▶ _ABOUT THIS EXERCISE_
Arrange the lines in the records, from the one containing "- У тебя было два яблока. Я одно сожрал." through the one containing "- Оставь ребенка.", as a Markdown table with the columns No. and Line text. Number each row and skip blank lines.

==========

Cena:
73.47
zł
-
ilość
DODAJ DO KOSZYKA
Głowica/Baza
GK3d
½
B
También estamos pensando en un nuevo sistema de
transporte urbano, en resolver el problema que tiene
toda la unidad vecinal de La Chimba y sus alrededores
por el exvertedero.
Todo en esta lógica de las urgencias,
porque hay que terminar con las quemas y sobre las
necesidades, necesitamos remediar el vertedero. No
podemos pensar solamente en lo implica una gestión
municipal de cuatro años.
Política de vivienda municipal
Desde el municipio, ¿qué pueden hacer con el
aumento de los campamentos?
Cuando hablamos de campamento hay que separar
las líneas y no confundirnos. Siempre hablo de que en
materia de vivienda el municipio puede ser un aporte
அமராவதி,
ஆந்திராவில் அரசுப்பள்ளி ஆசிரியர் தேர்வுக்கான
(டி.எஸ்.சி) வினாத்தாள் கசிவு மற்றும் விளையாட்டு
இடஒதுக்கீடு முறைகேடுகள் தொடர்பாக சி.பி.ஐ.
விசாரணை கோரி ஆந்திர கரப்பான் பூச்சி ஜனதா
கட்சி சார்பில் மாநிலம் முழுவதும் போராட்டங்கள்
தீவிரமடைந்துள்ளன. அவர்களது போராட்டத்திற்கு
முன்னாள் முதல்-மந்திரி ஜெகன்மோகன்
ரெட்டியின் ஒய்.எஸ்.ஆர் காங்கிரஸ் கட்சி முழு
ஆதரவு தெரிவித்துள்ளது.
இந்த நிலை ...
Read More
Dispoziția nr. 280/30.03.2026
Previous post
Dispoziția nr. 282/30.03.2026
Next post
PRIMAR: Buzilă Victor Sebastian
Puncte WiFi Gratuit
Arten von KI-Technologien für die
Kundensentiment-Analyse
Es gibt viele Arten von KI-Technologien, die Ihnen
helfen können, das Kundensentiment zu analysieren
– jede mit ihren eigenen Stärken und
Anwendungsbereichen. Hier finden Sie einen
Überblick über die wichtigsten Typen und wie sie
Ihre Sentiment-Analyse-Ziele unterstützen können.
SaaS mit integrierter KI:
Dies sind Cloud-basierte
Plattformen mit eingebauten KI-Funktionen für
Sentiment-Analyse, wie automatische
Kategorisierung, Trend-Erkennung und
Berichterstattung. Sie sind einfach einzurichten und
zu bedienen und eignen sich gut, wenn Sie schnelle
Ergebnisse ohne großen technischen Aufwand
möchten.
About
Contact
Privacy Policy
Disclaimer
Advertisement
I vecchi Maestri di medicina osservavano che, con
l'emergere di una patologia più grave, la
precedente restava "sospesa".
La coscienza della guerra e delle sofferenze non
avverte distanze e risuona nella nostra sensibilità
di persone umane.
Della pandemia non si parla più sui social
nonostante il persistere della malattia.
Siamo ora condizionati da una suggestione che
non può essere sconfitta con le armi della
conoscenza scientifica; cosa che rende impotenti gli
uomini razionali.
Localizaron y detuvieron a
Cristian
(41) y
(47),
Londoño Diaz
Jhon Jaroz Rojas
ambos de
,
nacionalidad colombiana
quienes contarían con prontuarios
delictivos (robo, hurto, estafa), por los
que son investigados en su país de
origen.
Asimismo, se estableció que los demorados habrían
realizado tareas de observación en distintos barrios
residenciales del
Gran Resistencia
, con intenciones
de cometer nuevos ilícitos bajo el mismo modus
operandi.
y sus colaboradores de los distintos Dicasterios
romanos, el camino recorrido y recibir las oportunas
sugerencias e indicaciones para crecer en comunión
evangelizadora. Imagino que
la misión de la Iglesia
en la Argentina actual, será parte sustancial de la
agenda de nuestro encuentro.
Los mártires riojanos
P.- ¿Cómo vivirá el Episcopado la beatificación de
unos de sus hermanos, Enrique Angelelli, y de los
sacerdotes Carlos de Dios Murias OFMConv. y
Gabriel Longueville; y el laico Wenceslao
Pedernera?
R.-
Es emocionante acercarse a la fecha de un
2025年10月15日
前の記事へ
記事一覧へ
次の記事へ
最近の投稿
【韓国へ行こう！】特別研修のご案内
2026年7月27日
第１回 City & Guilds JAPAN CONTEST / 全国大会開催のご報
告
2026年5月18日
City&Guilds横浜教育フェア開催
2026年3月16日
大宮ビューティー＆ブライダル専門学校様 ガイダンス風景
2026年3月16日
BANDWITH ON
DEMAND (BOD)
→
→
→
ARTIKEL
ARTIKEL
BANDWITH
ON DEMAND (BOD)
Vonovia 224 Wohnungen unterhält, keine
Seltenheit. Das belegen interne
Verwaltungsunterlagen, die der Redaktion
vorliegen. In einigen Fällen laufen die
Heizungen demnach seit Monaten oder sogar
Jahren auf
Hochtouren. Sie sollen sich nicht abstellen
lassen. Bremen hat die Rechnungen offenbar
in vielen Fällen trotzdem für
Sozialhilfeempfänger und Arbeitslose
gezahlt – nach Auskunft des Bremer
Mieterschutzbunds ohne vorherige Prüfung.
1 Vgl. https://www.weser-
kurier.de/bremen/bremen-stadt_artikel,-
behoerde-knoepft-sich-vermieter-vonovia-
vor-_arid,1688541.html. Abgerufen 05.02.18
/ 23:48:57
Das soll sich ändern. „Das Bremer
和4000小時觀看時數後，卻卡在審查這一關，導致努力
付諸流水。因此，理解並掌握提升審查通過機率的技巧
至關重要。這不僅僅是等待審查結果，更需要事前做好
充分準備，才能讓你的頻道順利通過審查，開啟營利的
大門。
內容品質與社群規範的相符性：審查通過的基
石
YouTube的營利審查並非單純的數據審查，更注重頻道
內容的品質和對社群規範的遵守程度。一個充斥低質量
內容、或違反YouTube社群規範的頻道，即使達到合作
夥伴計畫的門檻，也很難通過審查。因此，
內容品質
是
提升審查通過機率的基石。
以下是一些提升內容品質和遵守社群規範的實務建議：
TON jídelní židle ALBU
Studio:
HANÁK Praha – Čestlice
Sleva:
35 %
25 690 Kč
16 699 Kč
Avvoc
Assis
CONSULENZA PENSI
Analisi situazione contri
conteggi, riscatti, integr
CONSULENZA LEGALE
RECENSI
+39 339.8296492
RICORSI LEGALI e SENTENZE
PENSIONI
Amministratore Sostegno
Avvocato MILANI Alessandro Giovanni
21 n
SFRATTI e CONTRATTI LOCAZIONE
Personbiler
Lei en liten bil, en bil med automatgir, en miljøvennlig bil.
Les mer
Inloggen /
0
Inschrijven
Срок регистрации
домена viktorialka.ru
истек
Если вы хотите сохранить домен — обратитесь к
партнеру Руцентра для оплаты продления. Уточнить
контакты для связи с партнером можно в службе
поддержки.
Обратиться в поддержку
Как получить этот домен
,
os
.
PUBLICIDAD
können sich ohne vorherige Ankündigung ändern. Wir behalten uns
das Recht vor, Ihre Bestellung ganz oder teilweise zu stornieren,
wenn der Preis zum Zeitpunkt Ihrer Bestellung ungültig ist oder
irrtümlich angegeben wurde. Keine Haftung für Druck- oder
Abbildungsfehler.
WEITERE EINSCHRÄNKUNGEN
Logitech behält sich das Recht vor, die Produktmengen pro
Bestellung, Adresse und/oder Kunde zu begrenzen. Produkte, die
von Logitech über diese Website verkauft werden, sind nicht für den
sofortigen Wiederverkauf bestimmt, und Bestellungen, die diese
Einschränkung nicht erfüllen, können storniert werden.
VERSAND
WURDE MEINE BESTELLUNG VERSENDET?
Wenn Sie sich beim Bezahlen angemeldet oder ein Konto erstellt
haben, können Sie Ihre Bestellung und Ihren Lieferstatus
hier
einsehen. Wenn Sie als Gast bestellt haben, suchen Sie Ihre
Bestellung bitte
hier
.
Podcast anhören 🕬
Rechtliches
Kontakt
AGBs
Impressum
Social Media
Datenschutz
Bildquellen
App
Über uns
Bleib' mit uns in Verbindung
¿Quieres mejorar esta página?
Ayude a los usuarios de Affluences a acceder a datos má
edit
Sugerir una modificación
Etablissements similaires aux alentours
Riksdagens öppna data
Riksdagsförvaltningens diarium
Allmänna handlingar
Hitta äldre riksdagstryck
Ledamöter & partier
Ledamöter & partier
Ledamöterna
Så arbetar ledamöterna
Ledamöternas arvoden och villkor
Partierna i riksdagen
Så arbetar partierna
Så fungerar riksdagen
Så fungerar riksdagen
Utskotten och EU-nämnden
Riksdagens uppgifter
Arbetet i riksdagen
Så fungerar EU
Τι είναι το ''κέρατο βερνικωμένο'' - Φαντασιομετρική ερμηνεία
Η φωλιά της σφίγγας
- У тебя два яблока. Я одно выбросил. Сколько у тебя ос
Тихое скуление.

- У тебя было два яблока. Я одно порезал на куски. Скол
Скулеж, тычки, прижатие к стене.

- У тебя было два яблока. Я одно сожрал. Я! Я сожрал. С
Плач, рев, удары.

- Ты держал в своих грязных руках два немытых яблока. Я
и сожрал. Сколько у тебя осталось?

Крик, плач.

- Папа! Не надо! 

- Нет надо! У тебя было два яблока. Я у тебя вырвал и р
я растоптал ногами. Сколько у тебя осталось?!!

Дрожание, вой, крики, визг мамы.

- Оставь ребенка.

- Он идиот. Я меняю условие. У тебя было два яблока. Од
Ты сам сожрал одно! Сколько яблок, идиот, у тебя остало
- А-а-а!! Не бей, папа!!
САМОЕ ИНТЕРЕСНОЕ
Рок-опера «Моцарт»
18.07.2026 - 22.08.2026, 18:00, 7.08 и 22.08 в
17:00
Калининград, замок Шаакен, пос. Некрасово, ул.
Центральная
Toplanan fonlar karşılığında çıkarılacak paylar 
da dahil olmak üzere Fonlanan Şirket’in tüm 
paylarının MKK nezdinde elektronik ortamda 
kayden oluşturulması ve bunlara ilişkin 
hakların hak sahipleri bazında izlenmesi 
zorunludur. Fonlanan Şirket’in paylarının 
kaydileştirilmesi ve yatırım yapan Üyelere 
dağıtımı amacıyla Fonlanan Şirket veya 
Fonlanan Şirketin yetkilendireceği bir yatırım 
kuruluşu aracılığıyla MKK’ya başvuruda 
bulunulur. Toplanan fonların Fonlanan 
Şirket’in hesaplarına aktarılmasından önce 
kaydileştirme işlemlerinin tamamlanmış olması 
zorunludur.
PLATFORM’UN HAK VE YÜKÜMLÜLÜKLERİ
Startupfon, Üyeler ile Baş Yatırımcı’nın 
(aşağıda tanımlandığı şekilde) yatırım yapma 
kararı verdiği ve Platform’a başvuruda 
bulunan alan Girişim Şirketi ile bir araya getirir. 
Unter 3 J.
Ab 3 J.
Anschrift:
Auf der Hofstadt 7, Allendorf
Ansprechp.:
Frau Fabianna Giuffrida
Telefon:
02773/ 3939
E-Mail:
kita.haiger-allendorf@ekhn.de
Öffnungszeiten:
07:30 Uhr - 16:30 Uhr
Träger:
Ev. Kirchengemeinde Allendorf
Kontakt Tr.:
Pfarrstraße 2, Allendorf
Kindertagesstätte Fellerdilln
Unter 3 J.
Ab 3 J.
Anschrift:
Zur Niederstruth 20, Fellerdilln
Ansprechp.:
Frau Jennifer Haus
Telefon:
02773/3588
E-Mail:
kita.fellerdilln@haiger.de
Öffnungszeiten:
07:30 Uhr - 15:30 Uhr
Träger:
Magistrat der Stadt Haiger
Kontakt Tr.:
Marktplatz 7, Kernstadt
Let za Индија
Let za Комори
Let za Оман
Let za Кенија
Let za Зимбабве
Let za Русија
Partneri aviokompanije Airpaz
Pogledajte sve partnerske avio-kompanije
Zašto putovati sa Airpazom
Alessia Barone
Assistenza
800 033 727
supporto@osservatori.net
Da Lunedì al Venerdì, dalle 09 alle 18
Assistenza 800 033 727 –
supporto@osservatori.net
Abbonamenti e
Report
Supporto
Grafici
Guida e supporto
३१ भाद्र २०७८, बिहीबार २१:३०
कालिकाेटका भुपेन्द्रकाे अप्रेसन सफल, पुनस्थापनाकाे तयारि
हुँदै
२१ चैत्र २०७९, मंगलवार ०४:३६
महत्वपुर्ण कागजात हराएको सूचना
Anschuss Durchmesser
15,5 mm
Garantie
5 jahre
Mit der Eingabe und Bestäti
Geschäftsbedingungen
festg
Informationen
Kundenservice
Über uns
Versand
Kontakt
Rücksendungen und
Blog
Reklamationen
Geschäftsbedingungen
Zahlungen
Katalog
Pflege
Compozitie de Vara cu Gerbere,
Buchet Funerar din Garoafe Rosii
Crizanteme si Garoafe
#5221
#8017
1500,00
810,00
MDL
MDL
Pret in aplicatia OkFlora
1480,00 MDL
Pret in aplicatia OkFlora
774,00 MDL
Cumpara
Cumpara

==========

▶ _ANSWER TO THIS TASK_
| No. | Line text |
|---|---|
| 1 | - У тебя было два яблока. Я одно сожрал. Я! Я сожрал. С |
| 2 | Плач, рев, удары. |
| 3 | - Ты держал в своих грязных руках два немытых яблока. Я |
| 4 | и сожрал. Сколько у тебя осталось? |
| 5 | Крик, плач. |
| 6 | - Папа! Не надо!  |
| 7 | - Нет надо! У тебя было два яблока. Я у тебя вырвал и р |
| 8 | я растоптал ногами. Сколько у тебя осталось?!! |
| 9 | Дрожание, вой, крики, визг мамы. |
| 10 | - Оставь ребенка. |